We die when we refuse to stand up for that which is right.
We die when we refuse to take a stand for that which is true.
So we are going to stand up right here,
Letting the world know we are determined to be free.
The eulogy was delivered by Bill Bourque, Beverly's brother-in-law. For family members, it reminded them of happier times, before the day that horribly changed her life. And for those of us who only knew the "activist Beverly," the tales of outings and projects and loving family connections made us smile and realize there was so much more to Beverly's life than trips to Washington, vigils and interviews.
When she first met Sean, Sean's younger brother Ben asked Sean to "make her go away". Since this was 40 plus years ago and Ben was only four at the time, we have not held this against him. Fortunately, Beverly didn’t go away. If there is anything that best describes her, it is loyalty to family and friends.

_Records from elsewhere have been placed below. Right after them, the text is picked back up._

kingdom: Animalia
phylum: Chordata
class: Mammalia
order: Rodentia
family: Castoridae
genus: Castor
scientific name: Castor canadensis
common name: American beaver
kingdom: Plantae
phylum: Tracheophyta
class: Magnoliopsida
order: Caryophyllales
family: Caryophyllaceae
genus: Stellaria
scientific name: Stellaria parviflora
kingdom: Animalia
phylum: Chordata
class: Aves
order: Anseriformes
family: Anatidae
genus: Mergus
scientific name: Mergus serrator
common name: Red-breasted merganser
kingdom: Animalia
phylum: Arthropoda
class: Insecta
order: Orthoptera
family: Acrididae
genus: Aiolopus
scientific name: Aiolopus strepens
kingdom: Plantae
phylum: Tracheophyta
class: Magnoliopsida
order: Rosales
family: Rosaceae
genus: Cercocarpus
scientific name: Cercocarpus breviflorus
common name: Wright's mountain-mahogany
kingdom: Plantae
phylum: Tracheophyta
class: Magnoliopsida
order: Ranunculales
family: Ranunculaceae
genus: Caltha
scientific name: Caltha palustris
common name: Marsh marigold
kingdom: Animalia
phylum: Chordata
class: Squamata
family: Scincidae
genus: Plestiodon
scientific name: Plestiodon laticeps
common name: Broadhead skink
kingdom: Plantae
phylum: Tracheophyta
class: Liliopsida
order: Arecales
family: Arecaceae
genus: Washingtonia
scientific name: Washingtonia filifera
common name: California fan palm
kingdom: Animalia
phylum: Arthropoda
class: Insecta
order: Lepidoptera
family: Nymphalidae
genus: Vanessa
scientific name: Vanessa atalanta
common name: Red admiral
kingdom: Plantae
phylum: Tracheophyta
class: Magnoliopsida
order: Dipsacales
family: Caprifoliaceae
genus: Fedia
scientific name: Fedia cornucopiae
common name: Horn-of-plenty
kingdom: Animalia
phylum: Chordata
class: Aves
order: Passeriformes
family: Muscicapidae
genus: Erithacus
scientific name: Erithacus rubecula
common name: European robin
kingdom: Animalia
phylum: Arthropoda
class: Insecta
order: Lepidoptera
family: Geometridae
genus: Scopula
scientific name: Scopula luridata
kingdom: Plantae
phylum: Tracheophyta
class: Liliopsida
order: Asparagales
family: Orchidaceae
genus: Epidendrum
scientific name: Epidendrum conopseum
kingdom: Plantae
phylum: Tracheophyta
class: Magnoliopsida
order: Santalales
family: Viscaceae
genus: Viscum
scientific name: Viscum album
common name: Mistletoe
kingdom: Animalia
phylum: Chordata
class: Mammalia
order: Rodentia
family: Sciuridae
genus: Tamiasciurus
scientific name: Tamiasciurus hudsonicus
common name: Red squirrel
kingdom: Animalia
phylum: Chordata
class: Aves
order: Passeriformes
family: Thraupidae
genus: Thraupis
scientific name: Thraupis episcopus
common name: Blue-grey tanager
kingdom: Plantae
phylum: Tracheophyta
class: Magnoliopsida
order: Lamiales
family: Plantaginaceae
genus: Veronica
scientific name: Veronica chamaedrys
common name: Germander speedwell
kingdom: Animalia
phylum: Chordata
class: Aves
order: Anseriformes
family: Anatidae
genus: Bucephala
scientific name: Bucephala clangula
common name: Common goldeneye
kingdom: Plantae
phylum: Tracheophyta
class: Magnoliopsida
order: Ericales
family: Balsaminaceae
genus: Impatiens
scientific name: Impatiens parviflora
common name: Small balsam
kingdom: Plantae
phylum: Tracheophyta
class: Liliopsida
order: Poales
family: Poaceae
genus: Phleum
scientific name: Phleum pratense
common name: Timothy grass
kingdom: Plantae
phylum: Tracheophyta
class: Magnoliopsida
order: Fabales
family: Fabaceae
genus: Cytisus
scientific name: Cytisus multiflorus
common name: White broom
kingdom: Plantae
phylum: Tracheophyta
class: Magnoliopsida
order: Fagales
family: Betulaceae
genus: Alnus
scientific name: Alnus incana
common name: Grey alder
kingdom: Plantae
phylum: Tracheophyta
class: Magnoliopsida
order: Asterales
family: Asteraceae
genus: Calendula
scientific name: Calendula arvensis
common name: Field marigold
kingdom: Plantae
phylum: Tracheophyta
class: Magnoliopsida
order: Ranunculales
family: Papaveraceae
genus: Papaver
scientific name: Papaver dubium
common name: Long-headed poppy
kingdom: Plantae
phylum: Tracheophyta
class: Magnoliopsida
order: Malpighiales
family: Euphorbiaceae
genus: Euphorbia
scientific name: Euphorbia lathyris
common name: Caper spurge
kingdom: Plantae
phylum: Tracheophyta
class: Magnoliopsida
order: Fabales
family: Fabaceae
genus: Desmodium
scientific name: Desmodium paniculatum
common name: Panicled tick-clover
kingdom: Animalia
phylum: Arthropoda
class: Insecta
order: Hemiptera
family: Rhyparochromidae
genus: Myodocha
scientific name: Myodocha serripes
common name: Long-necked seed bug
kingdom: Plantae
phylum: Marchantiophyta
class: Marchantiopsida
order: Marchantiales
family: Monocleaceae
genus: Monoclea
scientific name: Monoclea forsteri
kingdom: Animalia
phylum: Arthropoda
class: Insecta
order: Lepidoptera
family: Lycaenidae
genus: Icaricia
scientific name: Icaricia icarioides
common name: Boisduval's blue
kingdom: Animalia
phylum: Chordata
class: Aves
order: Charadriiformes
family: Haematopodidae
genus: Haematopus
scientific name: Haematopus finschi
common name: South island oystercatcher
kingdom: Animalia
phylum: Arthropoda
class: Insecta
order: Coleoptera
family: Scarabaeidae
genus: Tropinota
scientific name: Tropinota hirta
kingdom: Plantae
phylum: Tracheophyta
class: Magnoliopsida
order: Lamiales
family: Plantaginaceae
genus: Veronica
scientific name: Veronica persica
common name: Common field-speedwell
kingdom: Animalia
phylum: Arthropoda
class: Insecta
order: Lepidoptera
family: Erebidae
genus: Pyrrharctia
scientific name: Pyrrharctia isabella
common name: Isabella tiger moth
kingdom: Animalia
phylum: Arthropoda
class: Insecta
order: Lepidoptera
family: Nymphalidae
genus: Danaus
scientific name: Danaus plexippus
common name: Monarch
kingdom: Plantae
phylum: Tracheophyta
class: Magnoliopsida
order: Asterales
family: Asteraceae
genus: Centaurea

She loved her nieces and nephews as if they were her own children. She followed their successes and their struggles and talked about them often. She broadened our children’s horizons with trips to New York City and Boston; to Thanksgiving Day parades and the Freedom Trail. ..to Faneuil Hall and to Central Park. We all knew that if you visited Beverly and Sean you better get a good night's sleep. You would be up early. No sitting around. A long, strenuous day was ahead. But we had fun... great fun.

A unanimous House resolves: The US will be "forever grateful" for Beverly's service

The House of Representatives yesterday voted 419 to 0 to approve Resolution 201 to recognize the service of Beverly Eckert to the nation, and in particular to survivors and families of victims of the 9/11 attacks. (Twelve House members did not vote on the resolution.)

"We have lost an inspiring and tenacious woman in Beverly," said Rep. Louise Slaughter, D-NY, the resolution's sponsor. "We must continue to honor her memory and her accomplishment, and carry on her mission."

The resolution noted that Beverly "was instrumental in the development and growth" of Voices of September 11th, which she co-founded with Mary Fetchet. The two women were co-chairs of the group until about early 2003, when Beverly resigned her leadership position.  "Voices" has thousands of members, and provides information, support and advocacy for 9/11 survivors and families of the victims. "Beverly Eckert worked admirably with the 110th Congress," the resolution continues, "and was a key proponent in the final passage of the 'Implementing the 9/11 Commission Recommendations Act of 2007.'" 

The text of the resolution appears in the Connecticut Post article by Peter Urban.